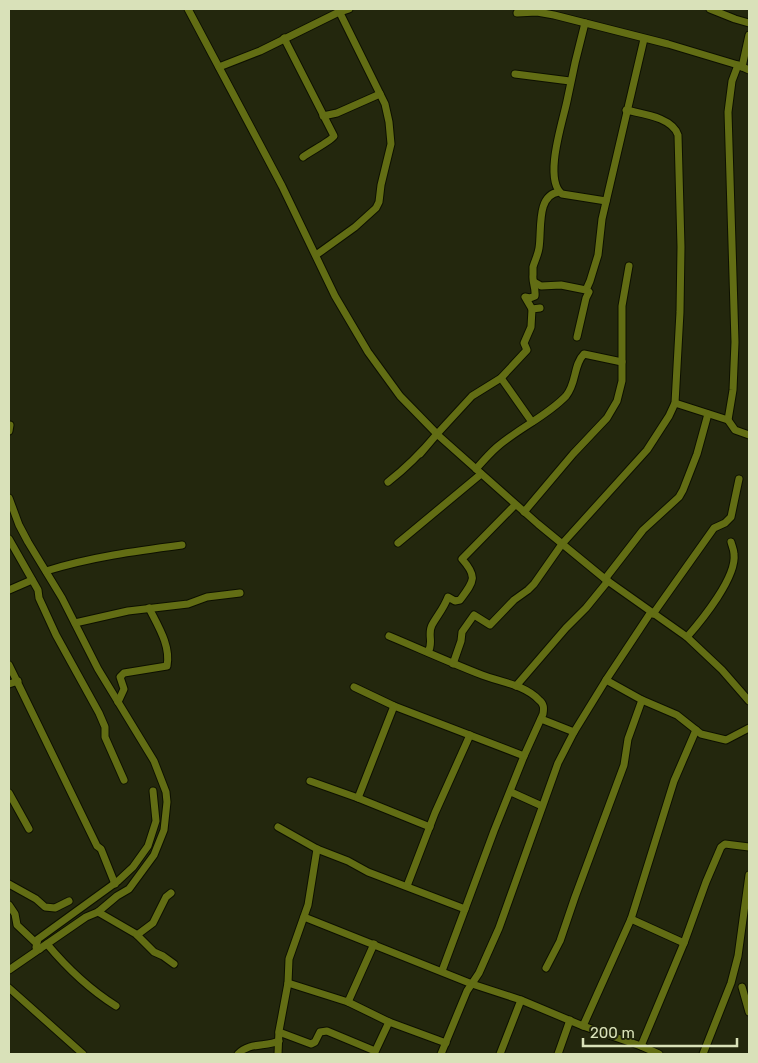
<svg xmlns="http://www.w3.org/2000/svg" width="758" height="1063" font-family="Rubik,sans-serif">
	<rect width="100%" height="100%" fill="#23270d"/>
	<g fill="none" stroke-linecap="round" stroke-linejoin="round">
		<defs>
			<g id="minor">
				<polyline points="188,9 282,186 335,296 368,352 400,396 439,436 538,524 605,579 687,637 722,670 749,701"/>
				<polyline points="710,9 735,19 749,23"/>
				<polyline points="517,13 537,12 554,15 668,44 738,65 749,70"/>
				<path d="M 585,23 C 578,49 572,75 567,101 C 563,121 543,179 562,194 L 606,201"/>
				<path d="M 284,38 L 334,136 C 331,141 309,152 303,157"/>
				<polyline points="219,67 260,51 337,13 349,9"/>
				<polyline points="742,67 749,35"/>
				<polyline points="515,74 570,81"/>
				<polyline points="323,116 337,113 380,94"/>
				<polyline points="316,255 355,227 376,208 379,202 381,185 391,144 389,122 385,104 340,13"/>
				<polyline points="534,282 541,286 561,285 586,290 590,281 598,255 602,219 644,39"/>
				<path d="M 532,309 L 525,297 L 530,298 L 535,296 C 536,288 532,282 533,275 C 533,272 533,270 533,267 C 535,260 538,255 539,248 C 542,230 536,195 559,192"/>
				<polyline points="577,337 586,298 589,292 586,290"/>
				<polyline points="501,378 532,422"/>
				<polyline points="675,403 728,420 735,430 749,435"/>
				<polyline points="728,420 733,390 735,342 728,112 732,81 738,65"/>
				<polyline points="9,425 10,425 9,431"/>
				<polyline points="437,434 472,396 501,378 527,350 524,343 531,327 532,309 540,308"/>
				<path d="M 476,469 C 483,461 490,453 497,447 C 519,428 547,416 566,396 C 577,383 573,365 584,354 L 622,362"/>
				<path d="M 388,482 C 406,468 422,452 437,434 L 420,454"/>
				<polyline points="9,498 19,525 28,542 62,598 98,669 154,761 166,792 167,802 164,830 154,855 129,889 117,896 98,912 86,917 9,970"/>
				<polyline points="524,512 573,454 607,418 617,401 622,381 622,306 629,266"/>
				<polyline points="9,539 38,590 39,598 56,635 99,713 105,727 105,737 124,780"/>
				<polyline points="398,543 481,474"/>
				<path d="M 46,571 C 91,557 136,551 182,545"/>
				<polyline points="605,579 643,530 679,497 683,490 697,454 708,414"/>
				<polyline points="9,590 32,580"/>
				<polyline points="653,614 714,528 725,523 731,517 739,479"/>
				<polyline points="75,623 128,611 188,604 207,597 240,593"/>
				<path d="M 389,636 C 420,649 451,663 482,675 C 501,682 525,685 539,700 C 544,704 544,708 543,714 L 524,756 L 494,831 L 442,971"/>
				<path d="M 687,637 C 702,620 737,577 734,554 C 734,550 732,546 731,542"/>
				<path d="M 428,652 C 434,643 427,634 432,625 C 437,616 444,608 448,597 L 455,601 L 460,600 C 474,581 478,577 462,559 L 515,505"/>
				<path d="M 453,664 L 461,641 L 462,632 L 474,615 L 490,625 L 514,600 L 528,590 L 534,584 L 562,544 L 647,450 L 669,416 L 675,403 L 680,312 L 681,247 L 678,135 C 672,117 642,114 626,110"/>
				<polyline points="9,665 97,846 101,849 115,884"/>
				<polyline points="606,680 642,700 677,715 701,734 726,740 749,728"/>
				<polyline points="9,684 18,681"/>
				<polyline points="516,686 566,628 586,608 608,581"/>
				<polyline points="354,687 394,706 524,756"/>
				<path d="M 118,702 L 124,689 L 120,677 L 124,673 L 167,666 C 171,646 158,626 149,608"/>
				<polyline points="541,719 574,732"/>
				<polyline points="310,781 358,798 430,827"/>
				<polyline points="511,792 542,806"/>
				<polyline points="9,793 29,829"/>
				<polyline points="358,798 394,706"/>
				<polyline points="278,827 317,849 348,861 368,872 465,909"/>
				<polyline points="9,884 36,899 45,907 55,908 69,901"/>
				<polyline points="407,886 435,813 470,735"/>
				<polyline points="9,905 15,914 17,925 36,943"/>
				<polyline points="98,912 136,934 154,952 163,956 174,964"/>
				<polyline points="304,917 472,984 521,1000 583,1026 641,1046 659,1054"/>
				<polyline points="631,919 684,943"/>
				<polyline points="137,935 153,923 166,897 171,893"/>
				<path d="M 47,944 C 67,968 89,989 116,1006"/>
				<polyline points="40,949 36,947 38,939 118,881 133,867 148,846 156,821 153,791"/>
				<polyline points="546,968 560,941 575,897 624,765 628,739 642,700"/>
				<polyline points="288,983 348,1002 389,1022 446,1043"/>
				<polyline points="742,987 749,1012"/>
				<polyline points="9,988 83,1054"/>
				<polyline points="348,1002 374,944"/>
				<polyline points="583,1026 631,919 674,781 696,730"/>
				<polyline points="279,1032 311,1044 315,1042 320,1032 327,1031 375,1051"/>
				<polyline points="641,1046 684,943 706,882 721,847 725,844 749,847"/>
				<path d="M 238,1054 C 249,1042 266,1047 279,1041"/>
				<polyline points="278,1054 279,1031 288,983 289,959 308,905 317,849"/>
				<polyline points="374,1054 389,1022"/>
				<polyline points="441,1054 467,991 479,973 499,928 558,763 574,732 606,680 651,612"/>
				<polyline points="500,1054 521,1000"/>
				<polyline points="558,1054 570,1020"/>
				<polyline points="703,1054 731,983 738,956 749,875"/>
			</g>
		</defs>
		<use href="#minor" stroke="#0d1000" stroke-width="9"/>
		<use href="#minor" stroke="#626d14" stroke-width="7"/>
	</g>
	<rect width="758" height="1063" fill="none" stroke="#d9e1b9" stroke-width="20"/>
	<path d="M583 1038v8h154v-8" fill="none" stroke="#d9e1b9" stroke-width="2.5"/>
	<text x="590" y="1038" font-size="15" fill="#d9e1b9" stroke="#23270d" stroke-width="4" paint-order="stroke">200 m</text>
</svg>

[ACTIVITY]:
Please set down every record exactly as it appears, leaving out the pictures.

[EXERCISE ANSWER]:
<svg xmlns="http://www.w3.org/2000/svg" width="758" height="1063" font-family="Rubik,sans-serif">
	<rect width="100%" height="100%" fill="#23270d"/>
	<g fill="none" stroke-linecap="round" stroke-linejoin="round">
		<defs>
			<g id="minor">
				<polyline points="188,9 282,186 335,296 368,352 400,396 439,436 538,524 605,579 687,637 722,670 749,701"/>
				<polyline points="710,9 735,19 749,23"/>
				<polyline points="517,13 537,12 554,15 668,44 738,65 749,70"/>
				<path d="M 585,23 C 578,49 572,75 567,101 C 563,121 543,179 562,194 L 606,201"/>
				<path d="M 284,38 L 334,136 C 331,141 309,152 303,157"/>
				<polyline points="219,67 260,51 337,13 349,9"/>
				<polyline points="742,67 749,35"/>
				<polyline points="515,74 570,81"/>
				<polyline points="323,116 337,113 380,94"/>
				<polyline points="316,255 355,227 376,208 379,202 381,185 391,144 389,122 385,104 340,13"/>
				<polyline points="534,282 541,286 561,285 586,290 590,281 598,255 602,219 644,39"/>
				<path d="M 532,309 L 525,297 L 530,298 L 535,296 C 536,288 532,282 533,275 C 533,272 533,270 533,267 C 535,260 538,255 539,248 C 542,230 536,195 559,192"/>
				<polyline points="577,337 586,298 589,292 586,290"/>
				<polyline points="501,378 532,422"/>
				<polyline points="675,403 728,420 735,430 749,435"/>
				<polyline points="728,420 733,390 735,342 728,112 732,81 738,65"/>
				<polyline points="9,425 10,425 9,431"/>
				<polyline points="437,434 472,396 501,378 527,350 524,343 531,327 532,309 540,308"/>
				<path d="M 476,469 C 483,461 490,453 497,447 C 519,428 547,416 566,396 C 577,383 573,365 584,354 L 622,362"/>
				<path d="M 388,482 C 406,468 422,452 437,434 L 420,454"/>
				<polyline points="9,498 19,525 28,542 62,598 98,669 154,761 166,792 167,802 164,830 154,855 129,889 117,896 98,912 86,917 9,970"/>
				<polyline points="524,512 573,454 607,418 617,401 622,381 622,306 629,266"/>
				<polyline points="9,539 38,590 39,598 56,635 99,713 105,727 105,737 124,780"/>
				<polyline points="398,543 481,474"/>
				<path d="M 46,571 C 91,557 136,551 182,545"/>
				<polyline points="605,579 643,530 679,497 683,490 697,454 708,414"/>
				<polyline points="9,590 32,580"/>
				<polyline points="653,614 714,528 725,523 731,517 739,479"/>
				<polyline points="75,623 128,611 188,604 207,597 240,593"/>
				<path d="M 389,636 C 420,649 451,663 482,675 C 501,682 525,685 539,700 C 544,704 544,708 543,714 L 524,756 L 494,831 L 442,971"/>
				<path d="M 687,637 C 702,620 737,577 734,554 C 734,550 732,546 731,542"/>
				<path d="M 428,652 C 434,643 427,634 432,625 C 437,616 444,608 448,597 L 455,601 L 460,600 C 474,581 478,577 462,559 L 515,505"/>
				<path d="M 453,664 L 461,641 L 462,632 L 474,615 L 490,625 L 514,600 L 528,590 L 534,584 L 562,544 L 647,450 L 669,416 L 675,403 L 680,312 L 681,247 L 678,135 C 672,117 642,114 626,110"/>
				<polyline points="9,665 97,846 101,849 115,884"/>
				<polyline points="606,680 642,700 677,715 701,734 726,740 749,728"/>
				<polyline points="9,684 18,681"/>
				<polyline points="516,686 566,628 586,608 608,581"/>
				<polyline points="354,687 394,706 524,756"/>
				<path d="M 118,702 L 124,689 L 120,677 L 124,673 L 167,666 C 171,646 158,626 149,608"/>
				<polyline points="541,719 574,732"/>
				<polyline points="310,781 358,798 430,827"/>
				<polyline points="511,792 542,806"/>
				<polyline points="9,793 29,829"/>
				<polyline points="358,798 394,706"/>
				<polyline points="278,827 317,849 348,861 368,872 465,909"/>
				<polyline points="9,884 36,899 45,907 55,908 69,901"/>
				<polyline points="407,886 435,813 470,735"/>
				<polyline points="9,905 15,914 17,925 36,943"/>
				<polyline points="98,912 136,934 154,952 163,956 174,964"/>
				<polyline points="304,917 472,984 521,1000 583,1026 641,1046 659,1054"/>
				<polyline points="631,919 684,943"/>
				<polyline points="137,935 153,923 166,897 171,893"/>
				<path d="M 47,944 C 67,968 89,989 116,1006"/>
				<polyline points="40,949 36,947 38,939 118,881 133,867 148,846 156,821 153,791"/>
				<polyline points="546,968 560,941 575,897 624,765 628,739 642,700"/>
				<polyline points="288,983 348,1002 389,1022 446,1043"/>
				<polyline points="742,987 749,1012"/>
				<polyline points="9,988 83,1054"/>
				<polyline points="348,1002 374,944"/>
				<polyline points="583,1026 631,919 674,781 696,730"/>
				<polyline points="279,1032 311,1044 315,1042 320,1032 327,1031 375,1051"/>
				<polyline points="641,1046 684,943 706,882 721,847 725,844 749,847"/>
				<path d="M 238,1054 C 249,1042 266,1047 279,1041"/>
				<polyline points="278,1054 279,1031 288,983 289,959 308,905 317,849"/>
				<polyline points="374,1054 389,1022"/>
				<polyline points="441,1054 467,991 479,973 499,928 558,763 574,732 606,680 651,612"/>
				<polyline points="500,1054 521,1000"/>
				<polyline points="558,1054 570,1020"/>
				<polyline points="703,1054 731,983 738,956 749,875"/>
			</g>
		</defs>
		<use href="#minor" stroke="#0d1000" stroke-width="9"/>
		<use href="#minor" stroke="#626d14" stroke-width="7"/>
	</g>
	<rect width="758" height="1063" fill="none" stroke="#d9e1b9" stroke-width="20"/>
	<path d="M583 1038v8h154v-8" fill="none" stroke="#d9e1b9" stroke-width="2.5"/>
	<text x="590" y="1038" font-size="15" fill="#d9e1b9" stroke="#23270d" stroke-width="4" paint-order="stroke">200 m</text>
</svg>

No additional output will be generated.